American football team, 1962–1964

The Portland Sea Hawks were a semi-professional American football team based in Portland, Maine. They played three seasons in the Atlantic Coast Football League (ACFL) from 1962 to 1964 and played their home games at Portland High School Stadium, now Fitzpatrick Stadium.

==History==
In July 1960, Neil "Ziggy" Serpico, then head coach of the Biddeford High School football team, was named the first head coach of the team.

The Sea Hawks began play in the ACFL in 1962 coached by Vushin Amerigan, finishing with a 5-5 record. Running back Willie Greenlaw led Portland with eight touchdowns during the 1962 season. Quarterback Butch Songin was the leader for the Sea Hawks in passing touchdowns with five.

In 1963, the Sea Hawks coached by Jim Flanagan finished with a 4-8 record. Dick Daniels led Portland in touchdowns with nine touchdowns, Willie Greenlaw was second on the team with five.

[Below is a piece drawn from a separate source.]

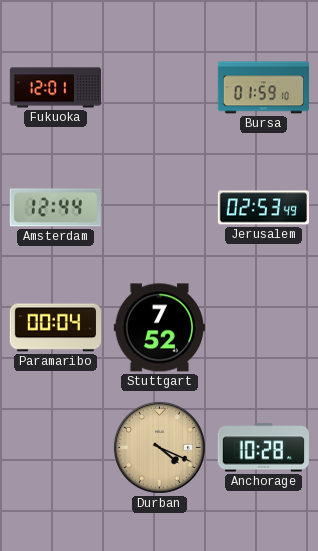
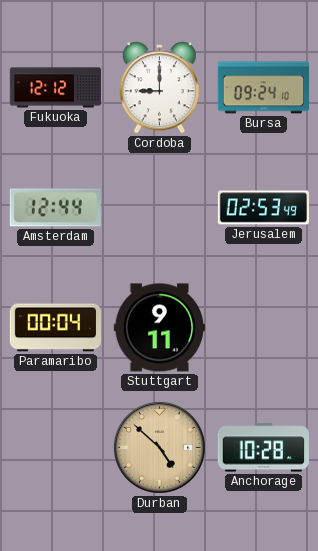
Fukuoka: 12:01 -> 12:12
Cordoba: none -> 9:00
Bursa: 01:59 -> 09:24
Stuttgart: 7:52 -> 9:11
Durban: 4:19 -> 4:52
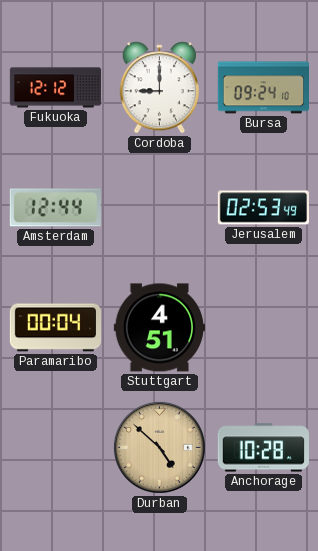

Jackie Moynihan was the Sea Hawks' quarterback and recorded 860 yard and 7 touchdowns during the 1963 season.

In the team's final season in the ACFL in 1964, the Sea Hawks went 5-8-1 under head coach Chuck Fuccillo. Hugh Rohrschneider led Portland in scoring with 12 touchdowns on the season. Manch Wheeler was the team's starting quarterback, amassing 1343 yards and 12 touchdowns during the 1964 season.